## DESCRIPTION OF THE TASK:
Your answer must be a word-for-word copy of the listing, with all pictures excluded.

*** DATA SECTION

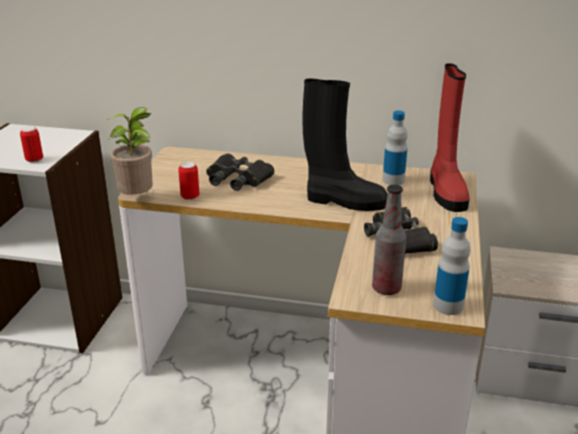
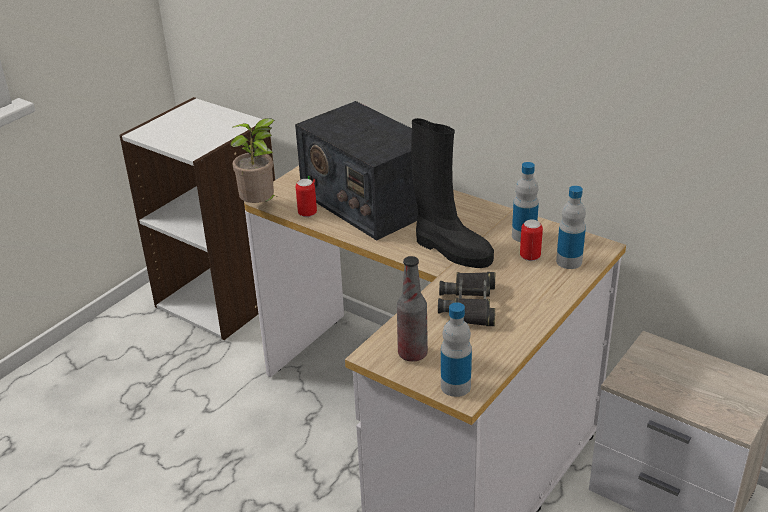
camera: 25 degrees right, 5 degrees up
can [20,126,43,163] -> can moved to [520,220,543,261]
black binoculars [206,153,274,191] -> radio [295,101,418,241]
red boot [430,63,470,212] -> bottle [556,186,586,269]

******

## RESPONSE TO THE EXERCISE:
camera: 25 degrees right, 5 degrees up
can [20,126,43,163] -> can moved to [520,220,543,261]
black binoculars [206,153,274,191] -> radio [295,101,418,241]
red boot [430,63,470,212] -> bottle [556,186,586,269]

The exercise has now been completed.